Christian Europe and Mongol Asia: First Medieval Intercultural Contact Between East and West
Essays in Medieval Studies, vol. 2 (1985)
Between approximately 400 and 1000 A.D., Christian Europe was an isolated and inward looking civilization due to an almost continuing series of invasions by Germans, Huns, Muslims, Avars, Vikings, and Magyars. Western Europe represented a civilization on the defensive a civilization fighting for her life. But after a century or two of peace and prosperity, Christian Europe’s population and self-confidence grew; Europe was soon on the offensive in Spain, the Western Mediterranean, and the Crusades in the Middle East. Western Europe thus began to enter into the large Asian world of which she knew little or nothing at all.

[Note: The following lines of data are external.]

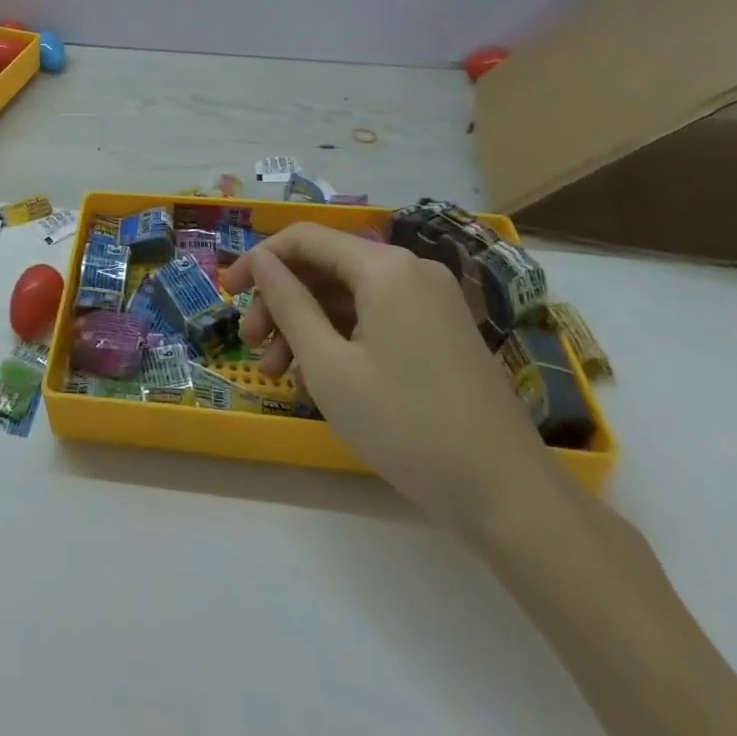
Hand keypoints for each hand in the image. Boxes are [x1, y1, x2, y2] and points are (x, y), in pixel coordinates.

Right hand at [223, 223, 557, 532]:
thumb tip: (261, 261)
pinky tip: (319, 378)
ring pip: (349, 296)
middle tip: (252, 345)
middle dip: (282, 301)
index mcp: (384, 267)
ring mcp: (431, 300)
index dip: (258, 260)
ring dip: (307, 324)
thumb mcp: (329, 365)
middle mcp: (410, 270)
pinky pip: (376, 317)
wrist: (509, 497)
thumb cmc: (406, 425)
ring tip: (279, 372)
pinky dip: (341, 337)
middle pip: (326, 267)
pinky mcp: (441, 331)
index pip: (304, 238)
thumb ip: (288, 303)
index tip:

Medieval Europe was especially ignorant of the Far East of Asia beyond the Muslim Middle East. The Christian West still accepted many old classical myths and legends about far off places and peoples and still tried to find a Biblical explanation and/or niche for everything and everyone. Muslim defeats in the East at the hands of the Kara-Khitans and later the Mongols were attributed to the legendary Christian priest-king, Prester John, and later to his son, King David. Thus Christian Europe was slowly becoming aware, in a vague and hazy way, of the peoples and activities of Central and East Asia. But in this early stage, the West was not receiving an entirely accurate view. At first Western Europe viewed the Mongols as enemies of Islam, and thus as friends of all Christians. However, this early Western hope and expected friendship soon changed to fear and terror, as the Mongols conquered all of Christian Russia by 1240. The Mongols were too cruel and too vicious to the Russian Christians to be either Prester John or his son, King David.